The boy hadn’t even properly apologized, hadn’t even had the decency to look him in the eye. To notice him. Because if he had —
He might have realized the mistake he’d made, the insult he’d caused.
But not this boy. He was hurrying towards the tables under the trees — and he sat down next to the girls, the sparks flickering, sliding over the boy’s figure, enveloping him in the light he hadn’t earned. That wasn’t his to enjoy—
But that was Damien Spinelli at his core — an intruder who barreled into someone’s life, stealing everything they’d earned. And he knew the girls, that was clear from their smiles, from the conversation that flowed.
Damien Spinelli didn’t deserve to sit among them as an equal — a lick of panic crawled up his spine. Could Spinelli hurt the girls? Hurt the light? Dim their shine?
No, they had to be protected. The light had to be preserved. Spinelli would be easy to dispose of — he ought to have done it long ago — but this betrayal, this degradation of their worth — it was troubling. Could the girls not see what they were doing to themselves? The filth that threatened to destroy the beauty they brought to the world?
Maybe they didn’t deserve the light either. If they couldn’t be trusted to protect it, to nurture, to only illuminate those who were worthy — maybe he could take it for himself.

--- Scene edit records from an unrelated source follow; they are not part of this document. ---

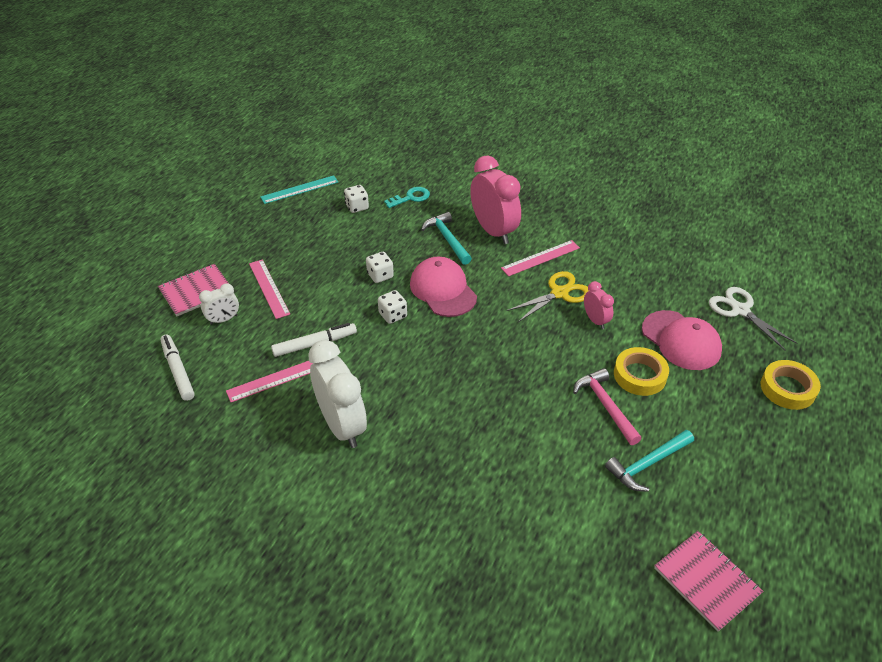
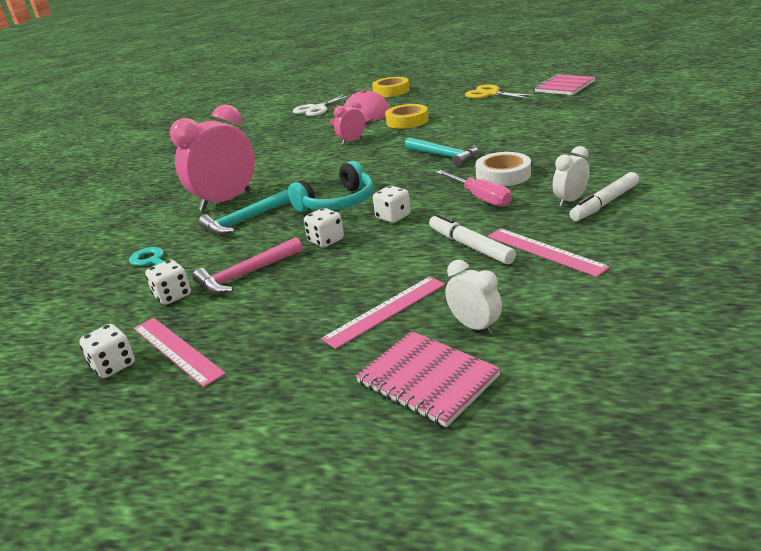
camera: 100 degrees left, 15 degrees down
white marker [160,334,194,401] -> white marker moved to [570,172,639,221]
turquoise ruler [260,175,338,204] -> white dice [79,324,135,378]
white clock [308,340,367,448] -> white clock [553,146,589,207], size x0.50
pink cap [410,257,477,317] -> turquoise headphones [288,161,373,212]
pink ruler [501,240,580,276] -> pink ruler moved to [134,318,226,387]
yellow scissors [507,271,589,322] -> yellow scissors moved to [465,85,541,100]
pink hammer [573,368,642,445] -> pink hammer moved to [193,237,303,294]
turquoise hammer [605,430,694,492] -> turquoise hammer moved to [405,137,479,167]
none -> pink screwdriver [436,170,512,207]
none -> white tape [476,152,531,186]

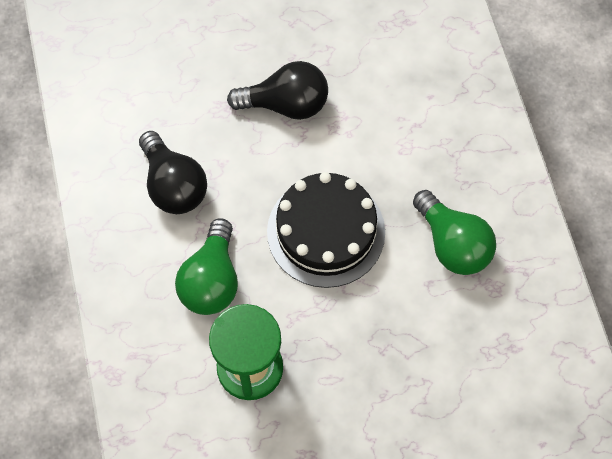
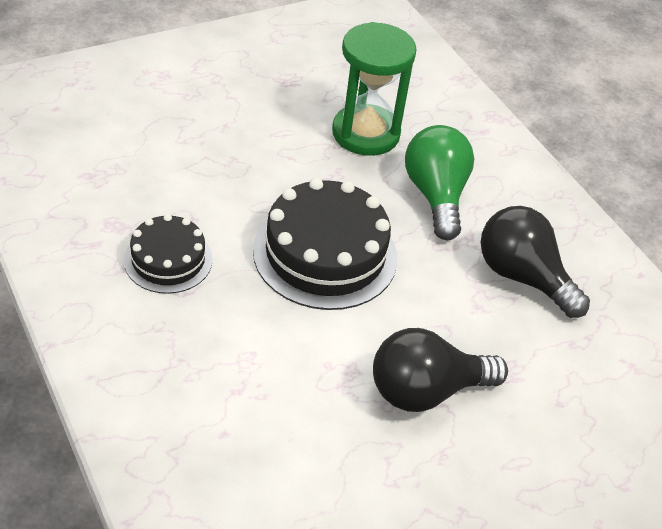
camera: 160 degrees right, 20 degrees down
green light bulb [413,190,496,275] -> black cake [124,214,213,294]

Could he absorb the light? You couldn’t earn it, no, but maybe you could take it into yourself — transfer it —
That’s what he should do. That’s what was needed. If the girls couldn’t protect themselves, couldn’t protect the warmth they brought to the world, he’d have to do it for them. They were too weak, too fragile to take responsibility. He’d be doing them a favor.
Certainty settled in, and his frustration eased. He understood now his purpose in his life and why he’d been given a gift no one else seemed to possess — he could see the lights because it was his duty to protect it, to watch it, and if necessary, take it for himself.